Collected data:
-------
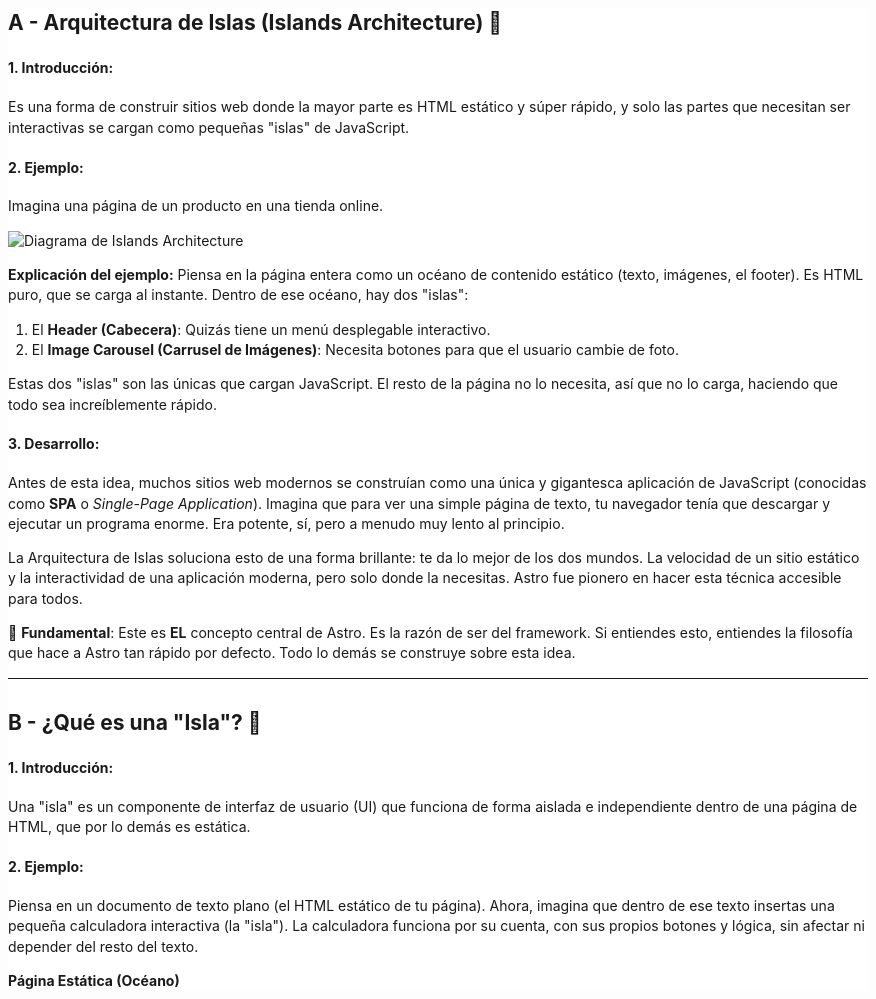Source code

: ## A - Arquitectura de Islas (Islands Architecture) 🔴

#### 1. **Introducción:**

Es una forma de construir sitios web donde la mayor parte es HTML estático y súper rápido, y solo las partes que necesitan ser interactivas se cargan como pequeñas "islas" de JavaScript.

#### 2. **Ejemplo:**

Imagina una página de un producto en una tienda online.

![Diagrama de Islands Architecture](https://docs.astro.build/assets/islands-architecture.da7fe62a.png)

**Explicación del ejemplo:**
Piensa en la página entera como un océano de contenido estático (texto, imágenes, el footer). Es HTML puro, que se carga al instante. Dentro de ese océano, hay dos "islas":

1.  El **Header (Cabecera)**: Quizás tiene un menú desplegable interactivo.
2.  El **Image Carousel (Carrusel de Imágenes)**: Necesita botones para que el usuario cambie de foto.

Estas dos "islas" son las únicas que cargan JavaScript. El resto de la página no lo necesita, así que no lo carga, haciendo que todo sea increíblemente rápido.

#### 3. **Desarrollo:**

Antes de esta idea, muchos sitios web modernos se construían como una única y gigantesca aplicación de JavaScript (conocidas como **SPA** o _Single-Page Application_). Imagina que para ver una simple página de texto, tu navegador tenía que descargar y ejecutar un programa enorme. Era potente, sí, pero a menudo muy lento al principio.

La Arquitectura de Islas soluciona esto de una forma brillante: te da lo mejor de los dos mundos. La velocidad de un sitio estático y la interactividad de una aplicación moderna, pero solo donde la necesitas. Astro fue pionero en hacer esta técnica accesible para todos.

🔴 **Fundamental**: Este es **EL** concepto central de Astro. Es la razón de ser del framework. Si entiendes esto, entiendes la filosofía que hace a Astro tan rápido por defecto. Todo lo demás se construye sobre esta idea.

---

## B - ¿Qué es una "Isla"? 🔴

#### 1. **Introducción:**

Una "isla" es un componente de interfaz de usuario (UI) que funciona de forma aislada e independiente dentro de una página de HTML, que por lo demás es estática.

#### 2. **Ejemplo:**

Piensa en un documento de texto plano (el HTML estático de tu página). Ahora, imagina que dentro de ese texto insertas una pequeña calculadora interactiva (la "isla"). La calculadora funciona por su cuenta, con sus propios botones y lógica, sin afectar ni depender del resto del texto.

**Página Estática (Océano)**
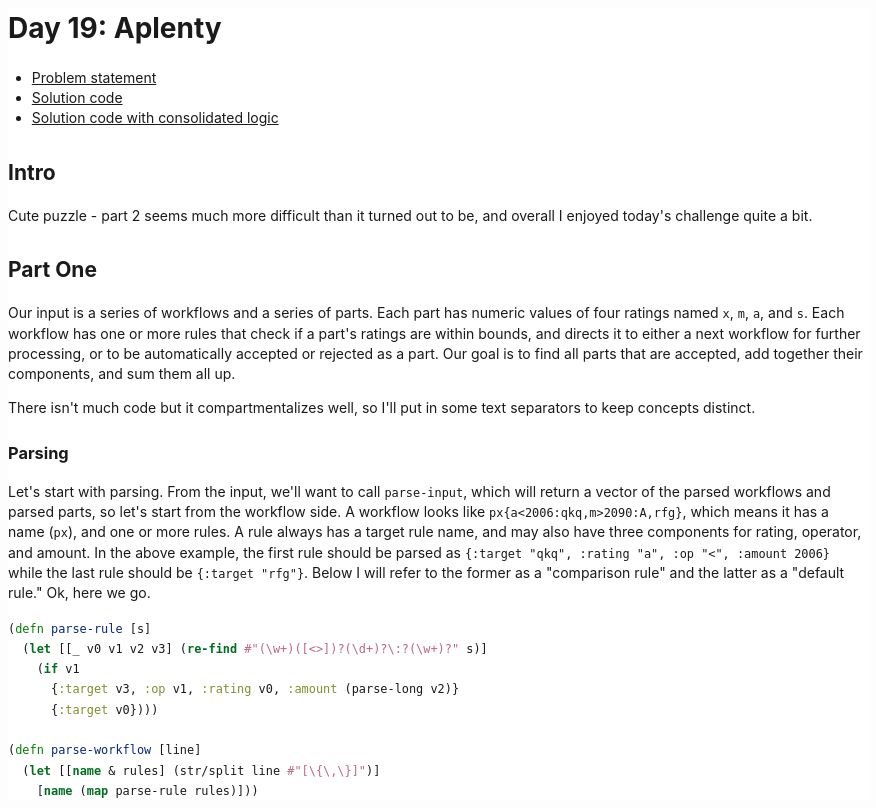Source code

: # Day 19: Aplenty

* [Problem statement](https://adventofcode.com/2023/day/19)
* [Solution code](https://github.com/abyala/advent-2023-clojure/blob/master/src/advent_2023_clojure/day19.clj)
* [Solution code with consolidated logic](https://github.com/abyala/advent-2023-clojure/blob/master/src/advent_2023_clojure/day19_consolidated.clj)

## Intro

Cute puzzle - part 2 seems much more difficult than it turned out to be, and overall I enjoyed today's challenge quite
a bit.

## Part One

Our input is a series of workflows and a series of parts. Each part has numeric values of four ratings named `x`, `m`,
`a`, and `s`. Each workflow has one or more rules that check if a part's ratings are within bounds, and directs it to
either a next workflow for further processing, or to be automatically accepted or rejected as a part. Our goal is to
find all parts that are accepted, add together their components, and sum them all up.

There isn't much code but it compartmentalizes well, so I'll put in some text separators to keep concepts distinct.

### Parsing

Let's start with parsing. From the input, we'll want to call `parse-input`, which will return a vector of the parsed
workflows and parsed parts, so let's start from the workflow side. A workflow looks like `px{a<2006:qkq,m>2090:A,rfg}`,
which means it has a name (`px`), and one or more rules. A rule always has a target rule name, and may also have three
components for rating, operator, and amount. In the above example, the first rule should be parsed as
`{:target "qkq", :rating "a", :op "<", :amount 2006}` while the last rule should be `{:target "rfg"}`. Below I will 
refer to the former as a "comparison rule" and the latter as a "default rule." Ok, here we go. 

```clojure
(defn parse-rule [s]
  (let [[_ v0 v1 v2 v3] (re-find #"(\w+)([<>])?(\d+)?\:?(\w+)?" s)]
    (if v1
      {:target v3, :op v1, :rating v0, :amount (parse-long v2)}
      {:target v0})))

(defn parse-workflow [line]
  (let [[name & rules] (str/split line #"[\{\,\}]")]
    [name (map parse-rule rules)]))
```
-------
A verbatim copy of every record is required, with all pictures excluded.

Source code

: ## A - Arquitectura de Islas (Islands Architecture) 🔴

#### 1. **Introducción:**

Es una forma de construir sitios web donde la mayor parte es HTML estático y súper rápido, y solo las partes que necesitan ser interactivas se cargan como pequeñas "islas" de JavaScript.

#### 2. **Ejemplo:**

Imagina una página de un producto en una tienda online.

![Diagrama de Islands Architecture](https://docs.astro.build/assets/islands-architecture.da7fe62a.png)

**Explicación del ejemplo:**
Piensa en la página entera como un océano de contenido estático (texto, imágenes, el footer). Es HTML puro, que se carga al instante. Dentro de ese océano, hay dos "islas":

1.  El **Header (Cabecera)**: Quizás tiene un menú desplegable interactivo.
2.  El **Image Carousel (Carrusel de Imágenes)**: Necesita botones para que el usuario cambie de foto.

Estas dos "islas" son las únicas que cargan JavaScript. El resto de la página no lo necesita, así que no lo carga, haciendo que todo sea increíblemente rápido.

#### 3. **Desarrollo:**

Antes de esta idea, muchos sitios web modernos se construían como una única y gigantesca aplicación de JavaScript (conocidas como **SPA** o _Single-Page Application_). Imagina que para ver una simple página de texto, tu navegador tenía que descargar y ejecutar un programa enorme. Era potente, sí, pero a menudo muy lento al principio.

La Arquitectura de Islas soluciona esto de una forma brillante: te da lo mejor de los dos mundos. La velocidad de un sitio estático y la interactividad de una aplicación moderna, pero solo donde la necesitas. Astro fue pionero en hacer esta técnica accesible para todos.

🔴 **Fundamental**: Este es **EL** concepto central de Astro. Es la razón de ser del framework. Si entiendes esto, entiendes la filosofía que hace a Astro tan rápido por defecto. Todo lo demás se construye sobre esta idea.

---

## B - ¿Qué es una "Isla"? 🔴

#### 1. **Introducción:**

Una "isla" es un componente de interfaz de usuario (UI) que funciona de forma aislada e independiente dentro de una página de HTML, que por lo demás es estática.

#### 2. **Ejemplo:**

Piensa en un documento de texto plano (el HTML estático de tu página). Ahora, imagina que dentro de ese texto insertas una pequeña calculadora interactiva (la "isla"). La calculadora funciona por su cuenta, con sus propios botones y lógica, sin afectar ni depender del resto del texto.

**Página Estática (Océano)**
Source code

: # Day 19: Aplenty

* [Problem statement](https://adventofcode.com/2023/day/19)
* [Solution code](https://github.com/abyala/advent-2023-clojure/blob/master/src/advent_2023_clojure/day19.clj)
* [Solution code with consolidated logic](https://github.com/abyala/advent-2023-clojure/blob/master/src/advent_2023_clojure/day19_consolidated.clj)

## Intro

Cute puzzle - part 2 seems much more difficult than it turned out to be, and overall I enjoyed today's challenge quite
a bit.

## Part One

Our input is a series of workflows and a series of parts. Each part has numeric values of four ratings named `x`, `m`,
`a`, and `s`. Each workflow has one or more rules that check if a part's ratings are within bounds, and directs it to
either a next workflow for further processing, or to be automatically accepted or rejected as a part. Our goal is to
find all parts that are accepted, add together their components, and sum them all up.

There isn't much code but it compartmentalizes well, so I'll put in some text separators to keep concepts distinct.

### Parsing

Let's start with parsing. From the input, we'll want to call `parse-input`, which will return a vector of the parsed
workflows and parsed parts, so let's start from the workflow side. A workflow looks like `px{a<2006:qkq,m>2090:A,rfg}`,
which means it has a name (`px`), and one or more rules. A rule always has a target rule name, and may also have three
components for rating, operator, and amount. In the above example, the first rule should be parsed as
`{:target "qkq", :rating "a", :op "<", :amount 2006}` while the last rule should be `{:target "rfg"}`. Below I will 
refer to the former as a "comparison rule" and the latter as a "default rule." Ok, here we go. 

```clojure
(defn parse-rule [s]
  (let [[_ v0 v1 v2 v3] (re-find #"(\w+)([<>])?(\d+)?\:?(\w+)?" s)]
    (if v1
      {:target v3, :op v1, :rating v0, :amount (parse-long v2)}
      {:target v0})))

(defn parse-workflow [line]
  (let [[name & rules] (str/split line #"[\{\,\}]")]
    [name (map parse-rule rules)]))
```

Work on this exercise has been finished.